Task statement: Reproduce every record below exactly as written, leaving out any pictures.

Collected data entries
※ ※ ※
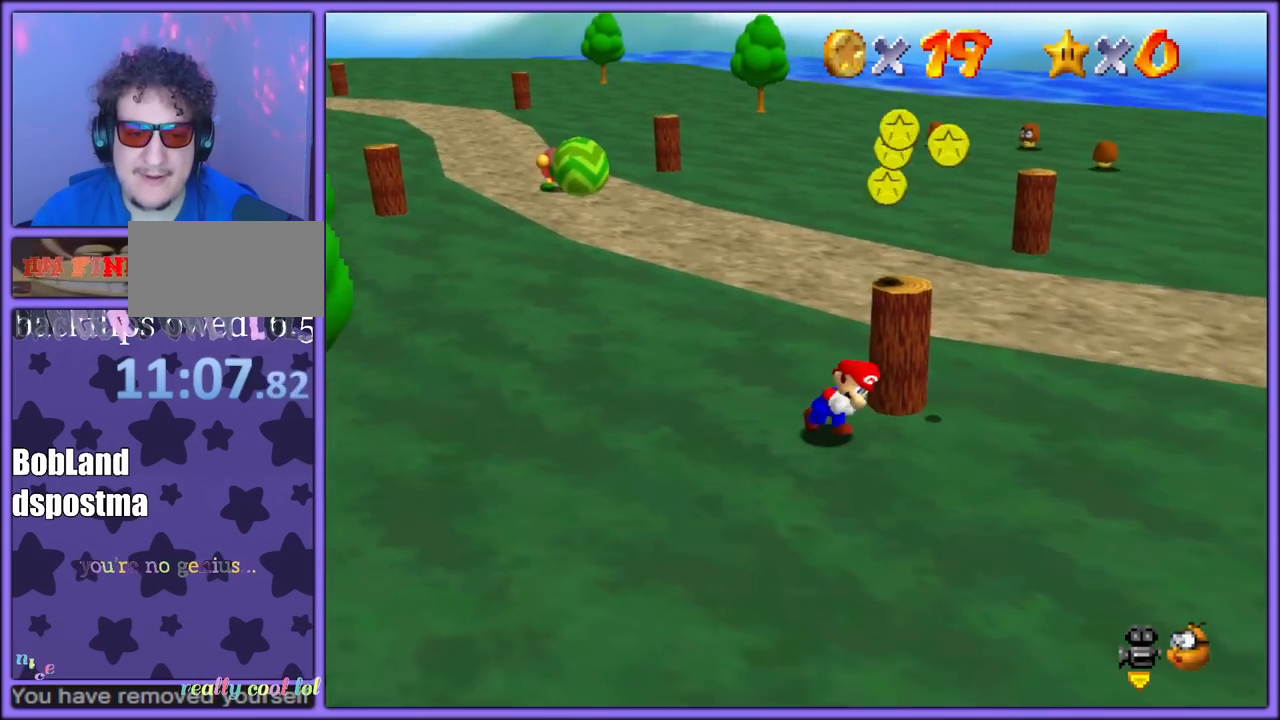
{"dt_ms": 500, "buttons": [], "left_stick": "up-left", "button_events": []}
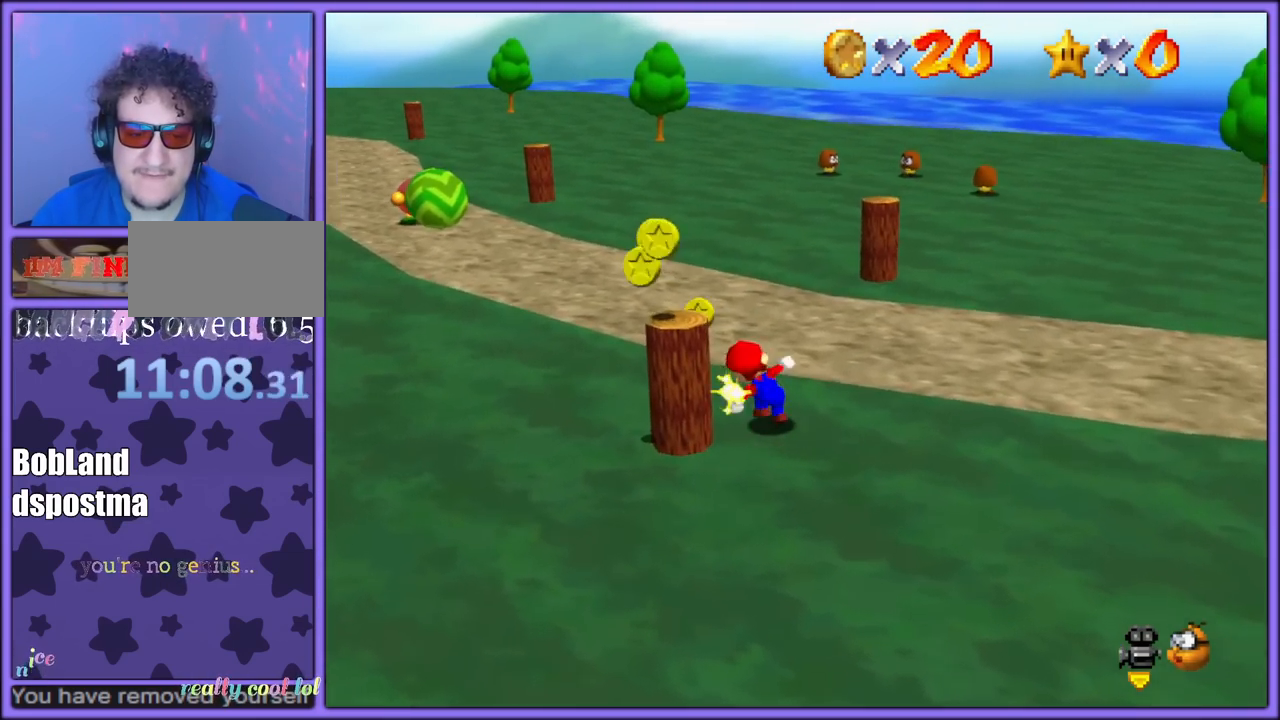
{"dt_ms": 500, "buttons": [], "left_stick": "down", "button_events": []}
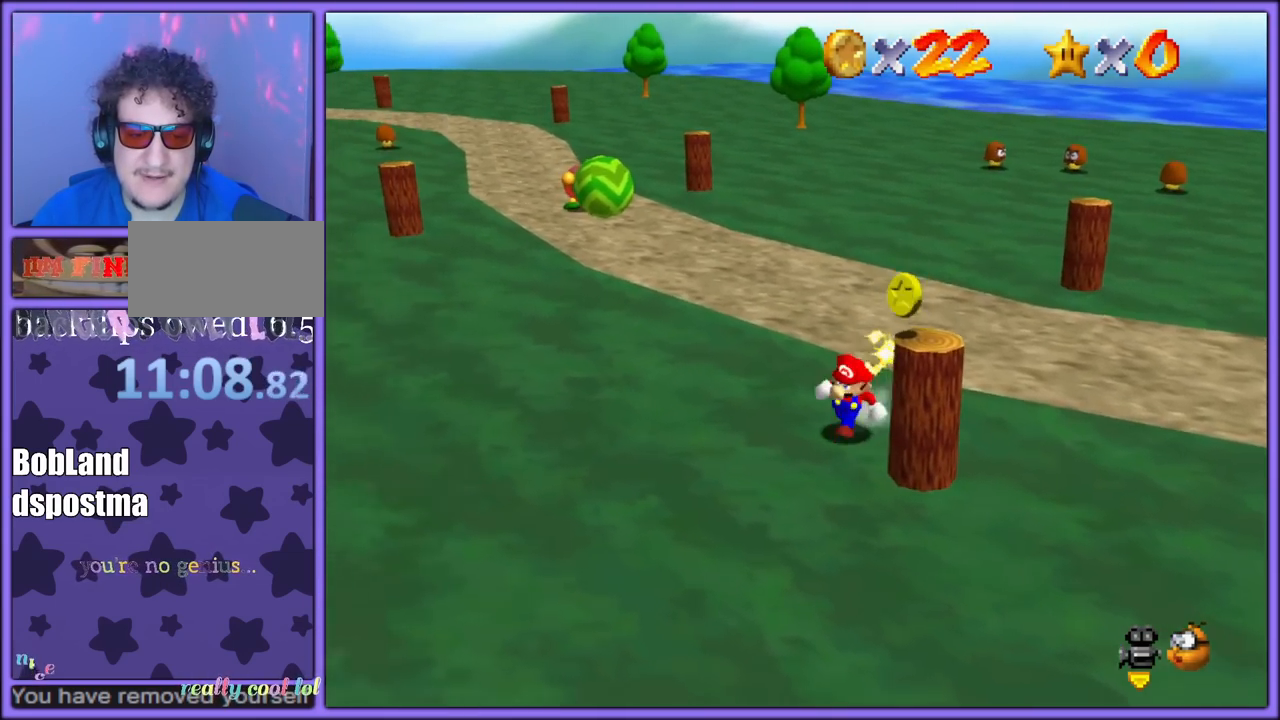
{"dt_ms": 1000, "buttons": [], "left_stick": "up-right", "button_events": []}
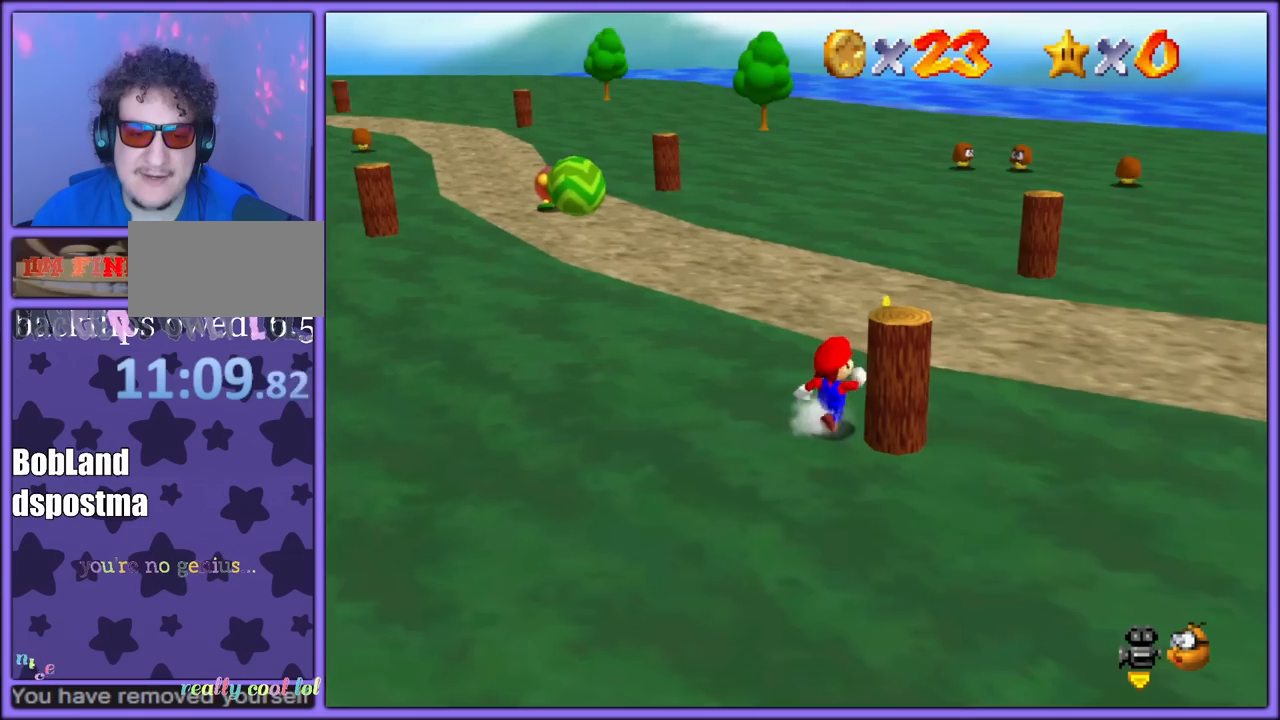
{"dt_ms": 500, "buttons": [], "left_stick": "up", "button_events": []}
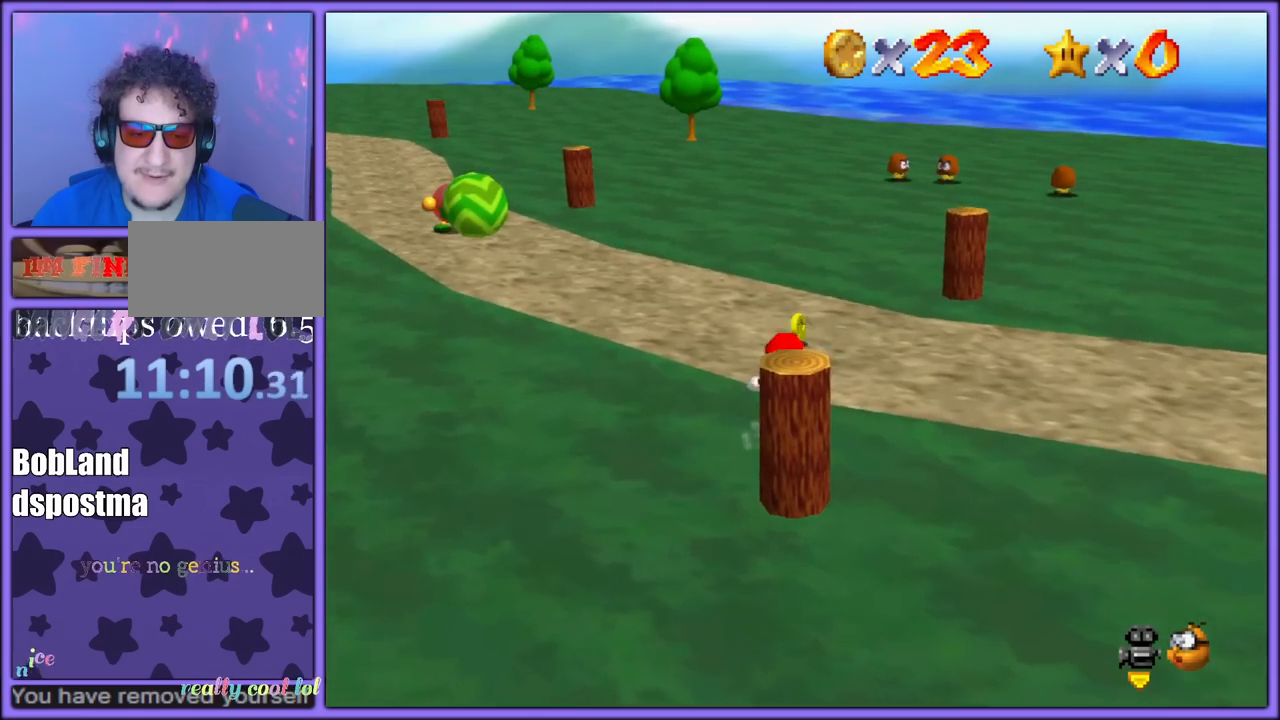
{"dt_ms": 500, "buttons": [], "left_stick": "up-left", "button_events": []}
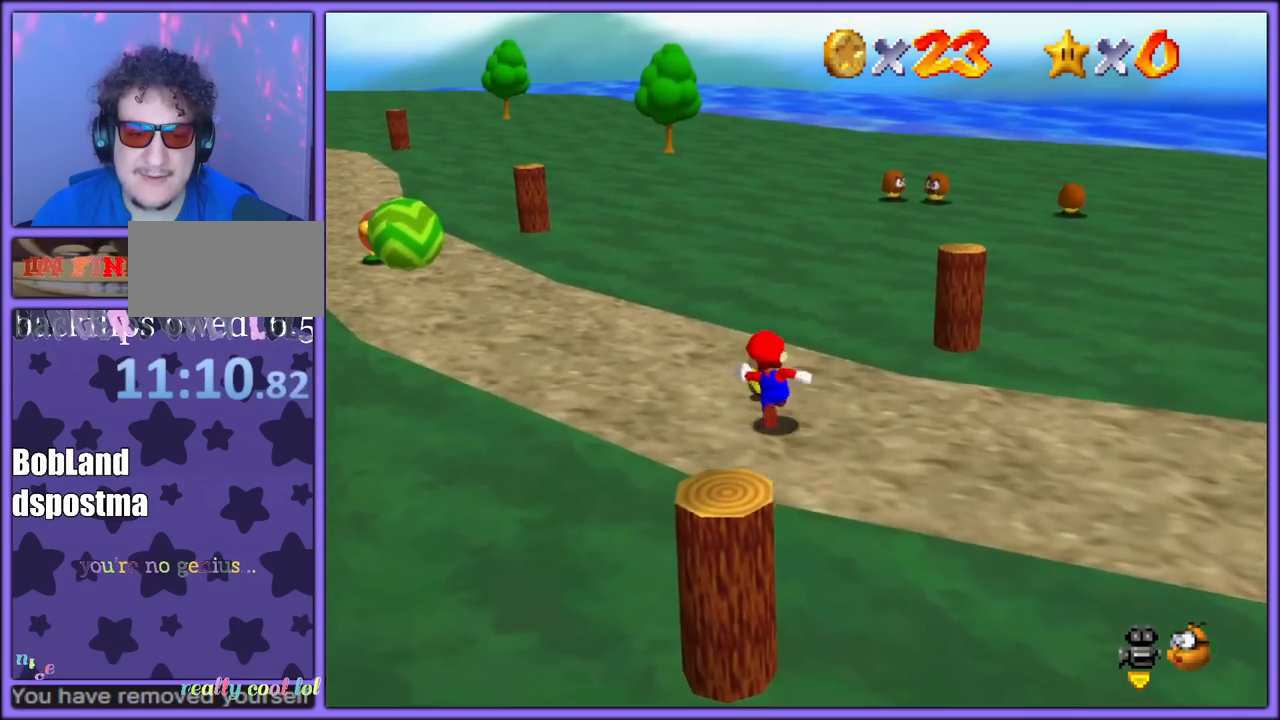
{"dt_ms": 500, "buttons": [], "left_stick": "up-right", "button_events": [[233, "C_RIGHT", "down"], [400, "C_RIGHT", "up"]]}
※ ※ ※
The answer:
{"dt_ms": 500, "buttons": [], "left_stick": "up-left", "button_events": []}
{"dt_ms": 500, "buttons": [], "left_stick": "down", "button_events": []}
{"dt_ms": 1000, "buttons": [], "left_stick": "up-right", "button_events": []}
{"dt_ms": 500, "buttons": [], "left_stick": "up", "button_events": []}
{"dt_ms": 500, "buttons": [], "left_stick": "up-left", "button_events": []}
{"dt_ms": 500, "buttons": [], "left_stick": "up-right", "button_events": [[233, "C_RIGHT", "down"], [400, "C_RIGHT", "up"]]}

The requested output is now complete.